Try to compliment the regular session players by playing at the same speed they play at. It’s absolutely fine if you can’t play as fast as them, but don’t try to play at a speed much faster or much slower than is usually played in that session. Some sessions are played at a lovely, relaxed pace and others are fast and lively, at dance speed.
Take it easy!
In Ireland, sessions are as much about the chat and the craic and meeting up with friends as they are about the music. Leave some time between sets to have a chat, take a drink, go to the bar, etc. A few minutes is sufficient rest time before you start again. The hands and arms sometimes need a break too.
Sessions in Ireland are mostly for the musicians’ own enjoyment.
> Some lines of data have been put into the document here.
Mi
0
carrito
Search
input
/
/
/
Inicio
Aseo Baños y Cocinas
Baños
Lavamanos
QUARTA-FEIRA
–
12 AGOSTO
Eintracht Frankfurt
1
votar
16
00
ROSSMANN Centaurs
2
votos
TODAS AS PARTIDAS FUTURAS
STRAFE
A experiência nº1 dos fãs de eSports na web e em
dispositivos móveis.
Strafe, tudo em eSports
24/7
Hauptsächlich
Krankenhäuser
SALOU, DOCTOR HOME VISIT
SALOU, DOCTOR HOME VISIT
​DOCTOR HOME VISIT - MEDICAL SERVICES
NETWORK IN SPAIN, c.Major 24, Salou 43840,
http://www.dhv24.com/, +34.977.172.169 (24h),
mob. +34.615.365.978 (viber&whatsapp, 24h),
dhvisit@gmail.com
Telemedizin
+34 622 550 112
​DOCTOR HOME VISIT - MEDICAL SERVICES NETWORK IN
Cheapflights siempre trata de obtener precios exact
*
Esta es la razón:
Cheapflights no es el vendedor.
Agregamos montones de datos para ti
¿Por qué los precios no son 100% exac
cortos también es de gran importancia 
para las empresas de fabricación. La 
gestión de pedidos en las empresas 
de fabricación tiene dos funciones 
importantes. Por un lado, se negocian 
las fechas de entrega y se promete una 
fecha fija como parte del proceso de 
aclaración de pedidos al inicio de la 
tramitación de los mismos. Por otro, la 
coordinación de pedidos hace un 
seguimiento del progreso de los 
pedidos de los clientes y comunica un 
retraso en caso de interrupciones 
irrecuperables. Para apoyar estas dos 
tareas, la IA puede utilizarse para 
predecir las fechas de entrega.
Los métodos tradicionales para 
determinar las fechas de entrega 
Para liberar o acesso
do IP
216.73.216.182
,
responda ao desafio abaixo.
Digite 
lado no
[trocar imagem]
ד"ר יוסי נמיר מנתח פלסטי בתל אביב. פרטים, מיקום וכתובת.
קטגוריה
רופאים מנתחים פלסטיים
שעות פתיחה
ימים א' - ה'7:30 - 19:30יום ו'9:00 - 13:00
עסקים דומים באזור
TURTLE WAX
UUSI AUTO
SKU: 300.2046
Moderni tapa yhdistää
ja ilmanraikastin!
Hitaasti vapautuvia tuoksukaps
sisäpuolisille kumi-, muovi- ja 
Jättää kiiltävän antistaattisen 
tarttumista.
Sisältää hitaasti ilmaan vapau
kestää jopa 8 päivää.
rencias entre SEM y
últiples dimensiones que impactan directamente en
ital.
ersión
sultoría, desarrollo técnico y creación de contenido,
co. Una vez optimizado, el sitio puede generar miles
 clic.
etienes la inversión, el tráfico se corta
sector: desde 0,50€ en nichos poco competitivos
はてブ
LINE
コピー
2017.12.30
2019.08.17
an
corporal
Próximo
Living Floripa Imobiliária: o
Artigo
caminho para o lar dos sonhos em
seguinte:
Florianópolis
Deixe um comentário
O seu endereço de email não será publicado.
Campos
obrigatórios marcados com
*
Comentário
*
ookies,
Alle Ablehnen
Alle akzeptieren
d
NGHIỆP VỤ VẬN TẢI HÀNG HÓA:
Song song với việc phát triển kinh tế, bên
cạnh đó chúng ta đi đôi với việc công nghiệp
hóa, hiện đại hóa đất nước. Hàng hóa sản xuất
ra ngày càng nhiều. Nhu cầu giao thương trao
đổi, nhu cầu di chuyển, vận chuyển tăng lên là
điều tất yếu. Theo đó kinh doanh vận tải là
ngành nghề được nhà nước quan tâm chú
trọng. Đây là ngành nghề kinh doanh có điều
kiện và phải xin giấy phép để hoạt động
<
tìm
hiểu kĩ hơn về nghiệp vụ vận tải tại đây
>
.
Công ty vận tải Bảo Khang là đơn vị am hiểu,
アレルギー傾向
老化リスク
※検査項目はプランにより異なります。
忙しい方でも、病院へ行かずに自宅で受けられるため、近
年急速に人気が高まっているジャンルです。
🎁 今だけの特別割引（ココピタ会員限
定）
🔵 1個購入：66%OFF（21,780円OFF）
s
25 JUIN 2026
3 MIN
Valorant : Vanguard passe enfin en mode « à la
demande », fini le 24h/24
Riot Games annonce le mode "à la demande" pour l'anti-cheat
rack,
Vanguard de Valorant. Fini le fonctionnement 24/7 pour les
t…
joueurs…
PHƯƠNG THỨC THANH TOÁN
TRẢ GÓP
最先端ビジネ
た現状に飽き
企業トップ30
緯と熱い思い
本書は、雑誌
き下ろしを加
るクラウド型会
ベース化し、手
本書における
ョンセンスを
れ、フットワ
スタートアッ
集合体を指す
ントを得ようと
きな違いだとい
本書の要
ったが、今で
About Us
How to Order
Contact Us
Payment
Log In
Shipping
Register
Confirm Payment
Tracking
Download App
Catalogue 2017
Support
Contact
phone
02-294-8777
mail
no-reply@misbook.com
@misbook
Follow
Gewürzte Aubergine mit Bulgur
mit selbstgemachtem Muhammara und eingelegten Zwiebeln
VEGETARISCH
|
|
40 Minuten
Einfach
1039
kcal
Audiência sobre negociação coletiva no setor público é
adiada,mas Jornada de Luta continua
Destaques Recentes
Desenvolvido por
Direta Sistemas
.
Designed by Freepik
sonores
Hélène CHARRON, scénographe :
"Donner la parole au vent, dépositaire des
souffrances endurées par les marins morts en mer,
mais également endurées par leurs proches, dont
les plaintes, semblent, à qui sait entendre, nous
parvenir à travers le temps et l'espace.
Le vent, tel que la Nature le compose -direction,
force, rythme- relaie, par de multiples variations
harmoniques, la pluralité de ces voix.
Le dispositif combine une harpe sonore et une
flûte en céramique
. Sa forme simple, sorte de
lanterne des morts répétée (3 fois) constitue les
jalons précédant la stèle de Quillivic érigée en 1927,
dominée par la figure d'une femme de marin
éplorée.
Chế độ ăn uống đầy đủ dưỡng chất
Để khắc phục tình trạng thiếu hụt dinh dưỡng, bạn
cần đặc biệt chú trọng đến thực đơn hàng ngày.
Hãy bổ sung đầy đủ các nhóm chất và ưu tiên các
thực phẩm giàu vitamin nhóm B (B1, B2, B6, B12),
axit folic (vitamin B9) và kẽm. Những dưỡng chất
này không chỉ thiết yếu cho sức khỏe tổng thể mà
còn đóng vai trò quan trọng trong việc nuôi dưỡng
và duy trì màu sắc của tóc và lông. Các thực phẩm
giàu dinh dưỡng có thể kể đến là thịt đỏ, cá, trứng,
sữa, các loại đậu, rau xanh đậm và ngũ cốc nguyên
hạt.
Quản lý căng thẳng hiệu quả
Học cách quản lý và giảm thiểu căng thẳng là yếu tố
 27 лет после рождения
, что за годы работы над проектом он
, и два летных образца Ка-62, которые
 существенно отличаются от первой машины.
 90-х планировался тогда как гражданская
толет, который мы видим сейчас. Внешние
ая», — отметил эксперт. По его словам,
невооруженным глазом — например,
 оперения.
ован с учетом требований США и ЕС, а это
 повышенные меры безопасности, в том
People come into the pub to sit and listen and applaud. The musicians aren’t really there to entertain, unless they’re being paid by the establishment. Don’t clap along with the music. As a general rule, in my opinion there generally should be more melody players than accompaniment players in a session (guitars, pianos, bodhráns, bouzoukis,etc).
How loud is your instrument?
As a concertina player, I’m aware that the people sitting either side of me can hear me better than I can hear myself. Be conscious that you’re not playing too loud, in order to hear yourself. I notice that when I leave the session and step outside for a moment, it’s usually the concertina that I can hear above all other instruments. The sound is high, so just be aware of this and don’t play too loudly. The aim is for there to be a nice blend of all the instruments in the session. If you start a tune and nobody joins in, it’s probably because they don’t know the tune. Don’t worry. Try another tune, or better again, check first with the person sitting next to you; ‘do you play this one?’, unless of course you want to play a solo…which isn’t really advised in a session environment. Depending on the session, there should be a mix of reels, jigs, slip jigs, barn dances and hornpipes. You might get the occasional hop jig, march or waltz. In some sessions, it’ll be nearly all reels. These are social occasions. Have fun!